Urus Surat Tanah Kini Lebih Cepat, REI Puji BPN
- Dokumentasi REI.
VIVA.co.id – Para pelaku industri properti yang tergabung dalam Persatuan Perusahaan Realestat Indonesia (REI) memberi apresiasi terhadap perbaikan pelayanan dalam proses sertifikasi tanah di Badan Pertanahan Nasional (BPN). Asosiasi ini menilai secara umum banyak perbaikan yang kini sudah dirasakan pengembang, meski diakui masih ada beberapa kantor BPN yang belum optimal dalam pelayanannya.
Wakil Ketua Umum DPP REI Bidang Pertanahan, Adri Istambul Lingga Gayo, menjabarkan masalah pertanahan, khususnya mengenai proses pemecahan sertifikat tanah, memang menjadi hal krusial dalam pembangunan perumahan rakyat. Hal itu kewenangnya berada di tingkat pusat yakni Kementerian Agraria dan Tata Ruang atau BPN.
Sebelumnya, proses pemecahan sertifikat dari segi waktu dan biaya tidak jelas, bahkan BPN sering disebut sebagai salah satu instansi sumber pungutan liar (pungli). Namun, kata Adri, sekarang semua sudah berubah drastis.
“Jadi misalnya dari segi waktu dan biaya, sekarang lebih jelas karena di banyak daerah BPN kini sudah lebih terbuka," ujar Adri dalam keterangan resmi REI, Jumat 22 September 2017.
Oleh karena itu, REI memberikan penghargaan kepada sejumlah Kepala Kanwil dan Kepala Kantor BPN di beberapa daerah. Apresiasi tersebut berdasarkan usulan anggota-anggota di daerah yang sudah merasakan perubahan pelayanan yang lebih baik di wilayahnya masing-masing.
Adapun pimpinan BPN di daerah yang memperoleh penghargaan dari REI yakni Kepala Kantor Wilayah (Kakanwil) BPN Provinsi Kalimantan Barat, Sumatera Utara, Sulawesi Selatan, Bali, Sumatera Barat dan Banten. Sementara Kepala Kantor (Kakan) BPN antara lain Kakan BPN Kabupaten Sidoarjo, Kabupaten Bekasi, Kota Surabaya I, Kabupaten Sigi, Kabupaten Ketapang, Kabupaten Lombok Barat, Kabupaten Minahasa, Kabupaten Boyolali dan Kabupaten Cilacap.

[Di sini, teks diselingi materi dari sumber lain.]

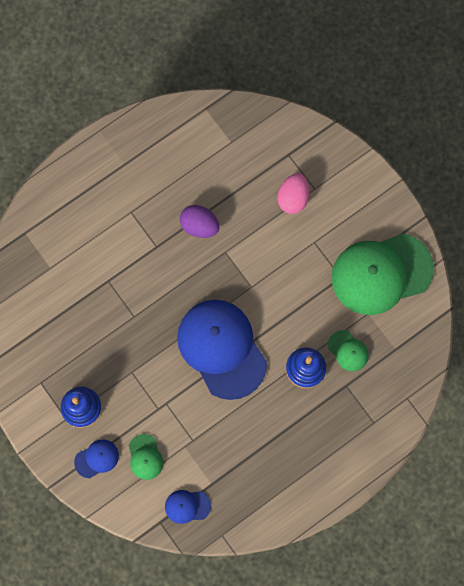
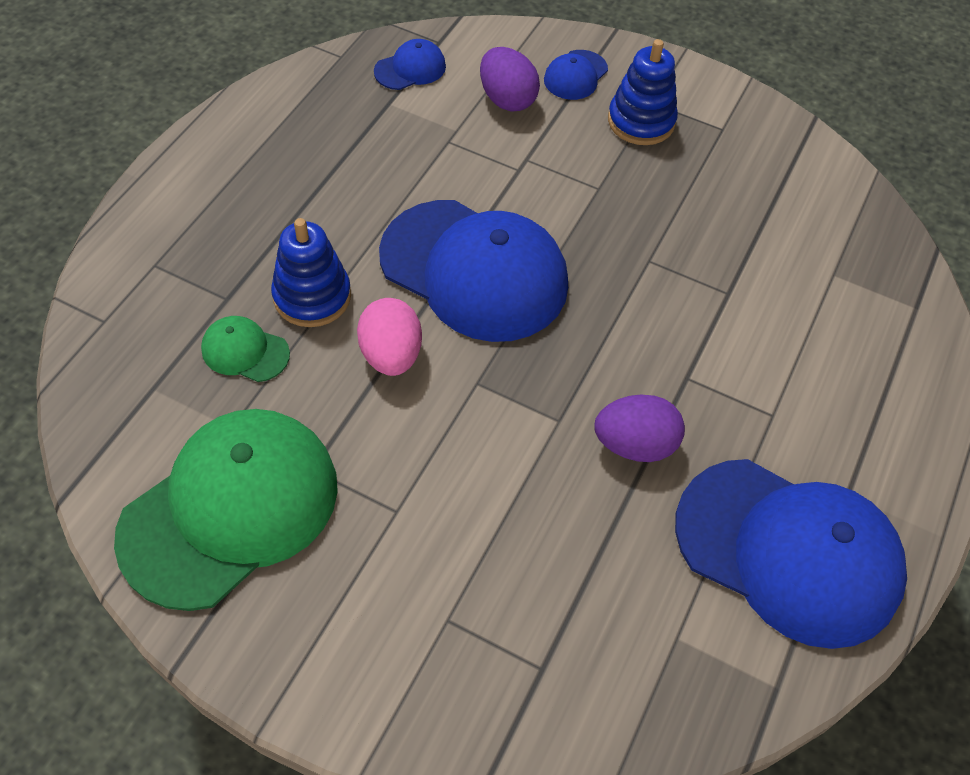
camera: 150 degrees right, 20 degrees down
(145, 457) = (507, 99): green cap -> purple egg
(166, 153) = (788, 551): none -> blue cap
(293, 198) = (483, 578): pink egg -> pink egg (391, 355)

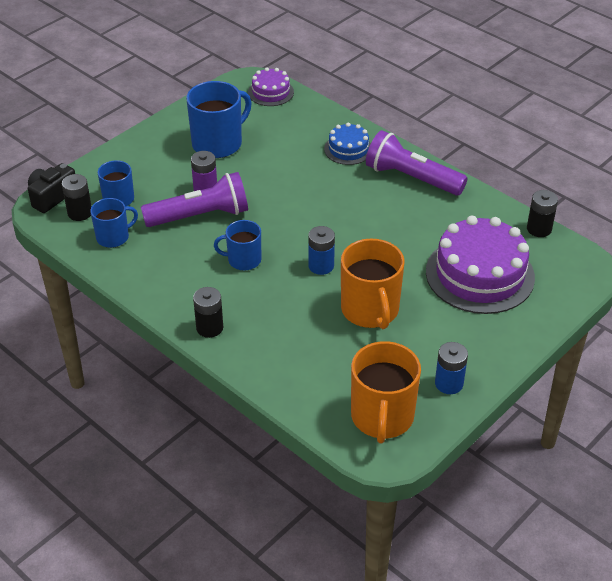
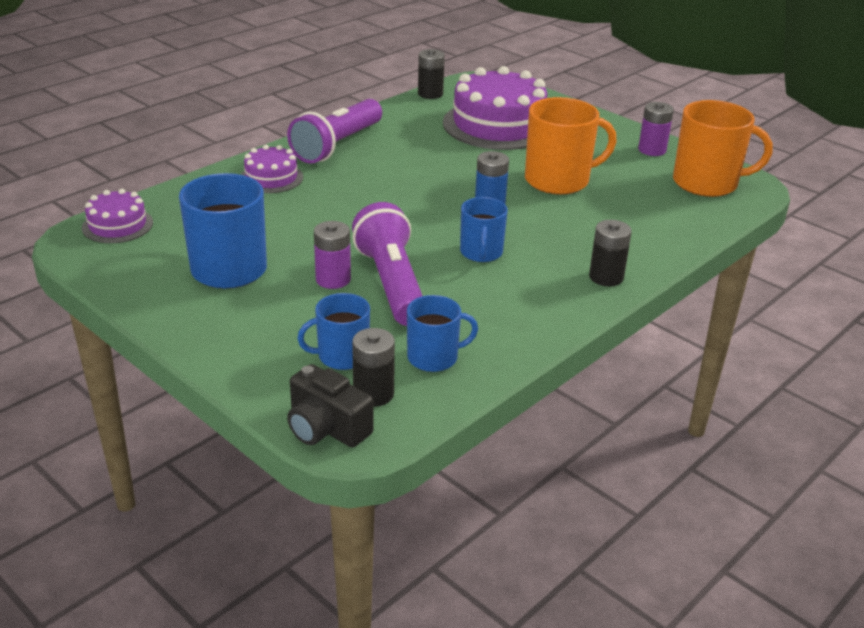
camera: 90 degrees left, 10 degrees down
(113, 237) = (434, 357): blue mug -> blue mug turned 105 degrees clockwise
(348, 149) = (271, 178): blue cake -> purple cake
(449, 383) = (652, 150): blue battery -> purple battery

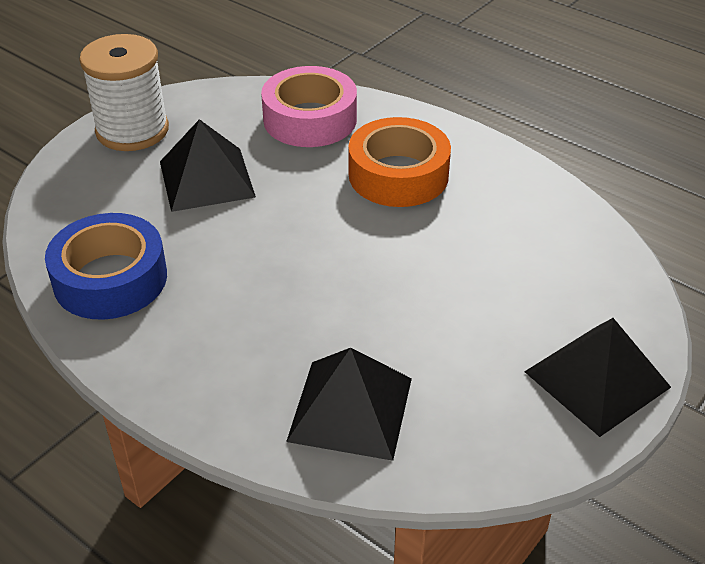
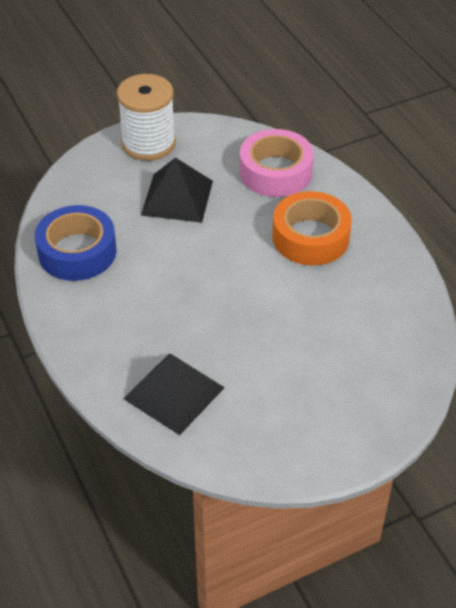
camera: 25 degrees right, 5 degrees up
(597, 379) = (346, 434): black pyramid -> none

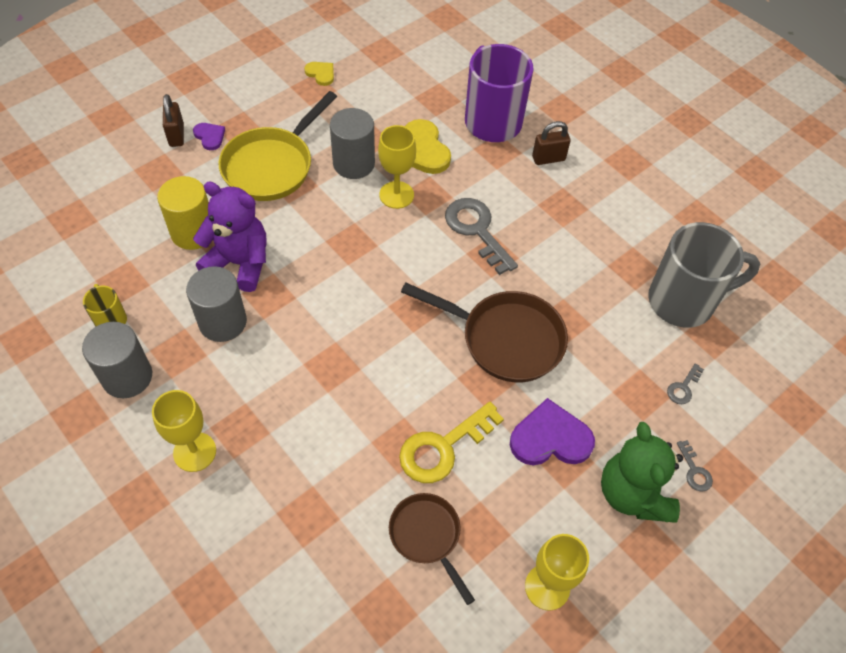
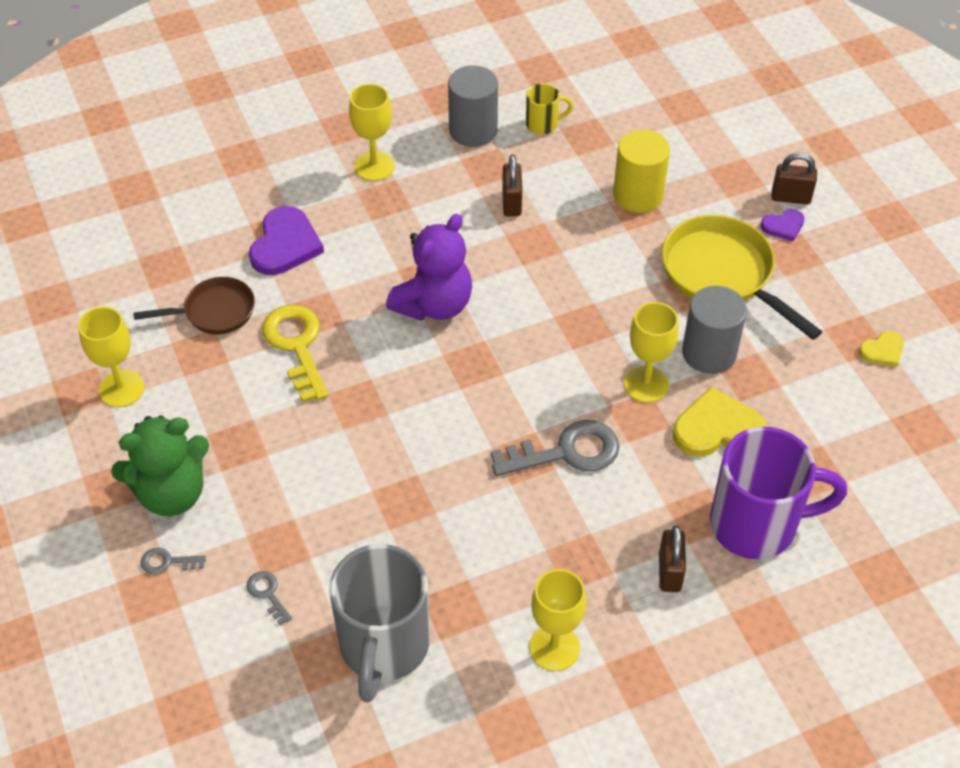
camera: 110 degrees right, 5 degrees down
(222, 322) = (511, 203): grey cylinder -> brown padlock
(239, 263) = (584, 226): purple teddy bear -> purple teddy bear (434, 304)
(505, 339) = (401, 436): brown pan -> none
(550, 438) = (265, 440): purple heart -> purple heart (285, 244)
(632, 207) = (554, 647): none -> yellow goblet
(633, 494) = (171, 493): green teddy bear -> green teddy bear turned 150 degrees clockwise

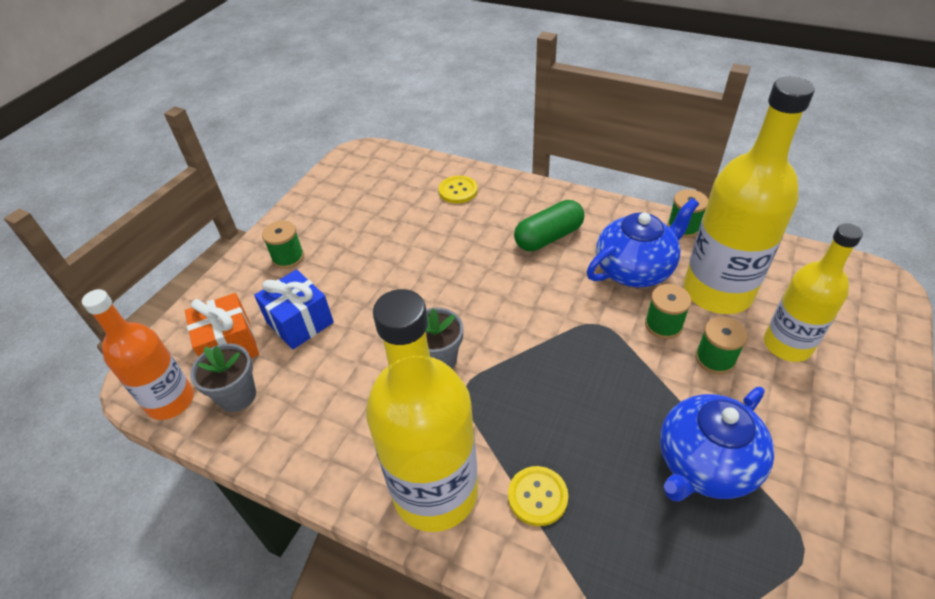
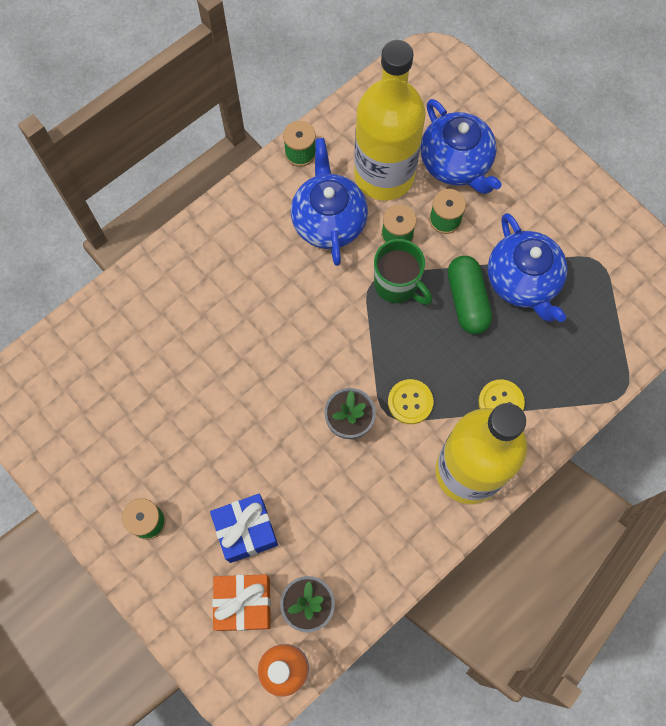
camera: 70 degrees left, 25 degrees up
(458, 191) = (136, 319): yellow button -> yellow button (410, 402)
(548, 237) = (252, 268): green capsule -> green capsule (467, 300)
(609, 345) = (397, 285): none -> green mug
(787, 345) = (456, 163): yellow bottle -> blue teapot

Lebih lanjut kata Adri, sebenarnya masih banyak pimpinan BPN di daerah yang memiliki terobosan dan pelayanan yang bagus berdasarkan masukan dari anggota REI di daerah. Namun, belum semua dapat diberikan penghargaan oleh REI.
“Sebagai contoh, kalau bertemu, Pak Menteri (Sofyan Djalil) selalu bertanya bagaimana pelayanan kami, baik atau buruk? Ini bukti beliau fokus untuk memberi pelayanan terbaik kepada masyarakat,” kata pengembang asal Tanah Karo, Sumatera Utara.